Running can be simple. You probably have the right sneakers, top, and shorts or leggings for your needs, but what about other accessories? Slogging through the rain or snow can sometimes be a drag, but it doesn't have to be. Adding a few additional pieces to your running gear can make getting out the door a little easier, and positively impact your mood on the run. Here are a few to consider for tackling those rainy-weather runs.
If you already have a jacket but it isn't made for running or exercise, chances are you may end up a sweaty mess early on in your run. That's because sports jackets, specifically ones designed for running, are made with materials like mesh linings, which allow for some ventilation. Your average weatherproof jacket may use different materials, which will keep you warm. That's not necessary for most runs, and you'll probably look a lot less prepared running in a rain slicker when there are jackets designed to make your run more comfortable.

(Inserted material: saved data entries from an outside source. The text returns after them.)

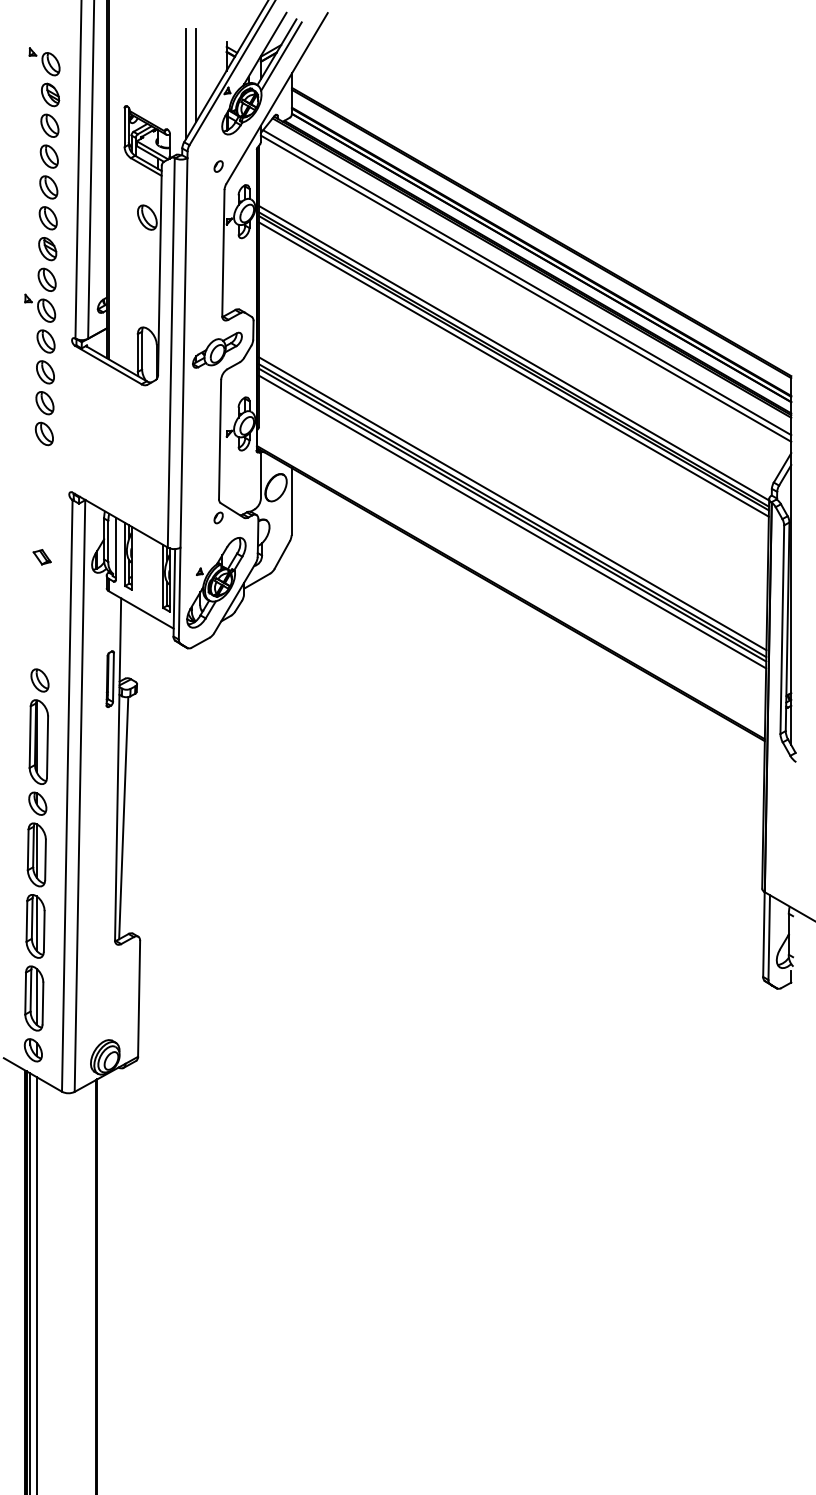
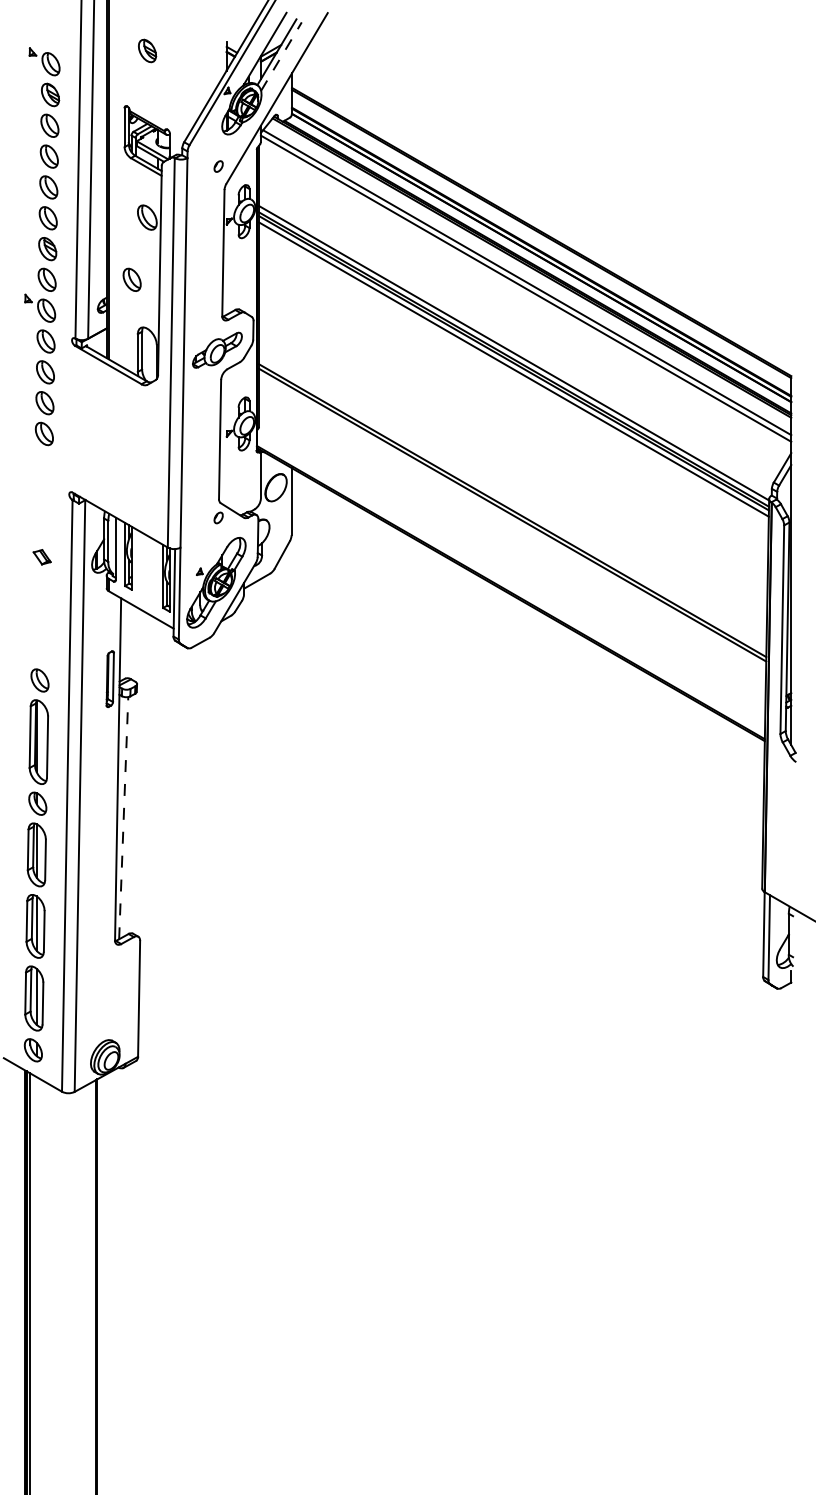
part at (147, 50): none -> present
line at (281, 56): solid -> dashed
line at (196, 74): present -> none
line at (185, 83): present -> none
part at (131, 279): none -> present
line at (512, 503): present -> none
line at (512, 521): present -> none
line at (123, 817): solid -> dashed
line at (36, 1284): present -> none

Another perk of choosing a weatherproof running jacket is they are made to be lightweight, like the Brooks Carbonite, which also has reflective material for better visibility on the road. You should dress for at least 10 degrees warmer than when you're getting started, and just like the material of a weatherproof jacket may make you sweaty, having on too heavy of a jacket can also make you overheat.
The one time you should be looking for a jacket with a little more weight is when the weather is below 45 degrees. Even then, be smart about the layers you choose. If you do get warm while wearing your lightweight jacket (or if it stops raining), it should easily tie around your waist without being cumbersome.
A quality hydration pack, whether a vest, belt, or even a handheld, will get you through long runs, summer runs, or a run after a night out (no judgment here). Running in the rain can fool you into thinking you're not thirsty, but don't take any chances on your long runs.
Keep in mind that knowing what sort of hydration is best for you can be a trial-and-error process. Do you prefer to have something in your hand, and if not, would you rather have something on your back or waist? The choice is yours. If that still doesn't work for you, consider planting hydration along your route or adding a convenience store or a friend's house to the route, so you won't have to carry anything.
Trackers or smartwatches
Rough weather and avoiding puddles (or trying to stay visible to cars) may impact your speed, but track it, or it didn't happen, right? We've all seen what happens when moisture gets in your phone's charging port. That's why many runners consider leaving their phones at home or in their car instead of taking a chance carrying it in their pocket.
Many runners will instead use a smartwatch to track their runs (and call for help if necessary) instead of relying on an app, and most apps can be connected to your watch after a run anyway. Others will buy a watch or tracker that's specifically designed for active lifestyles, like a Fitbit or a Garmin. These options tend to be waterproof. Some trackers may even have music capability, so there is less of a need to carry your phone. If you'd prefer to have your phone on you, stow the phone in the inner pocket of your weatherproof jacket or in your sports bra pocket.
It doesn't feel great to be pelted with rain, no matter how hard you are running. Consider a hat made of moisture-wicking material that will keep your head cool and also help you see in case of torrential downpours. Bonus points if it has any reflective material, which can help keep you safe.
It's easy to think that to be a successful runner, all you need are the basics. After all, not too long ago, runners didn't even have sports bras or sneakers made specifically for running. You can still consider these accessories "basic," since they can be as simple or as intricate as you'd like them to be. The end goal is to get you out on the road as often as you want, and safely.
Our writer's advice is intended for informational or general educational purposes only. We always encourage you to speak with your physician or healthcare provider before making any adjustments to your running, nutrition, or fitness routines.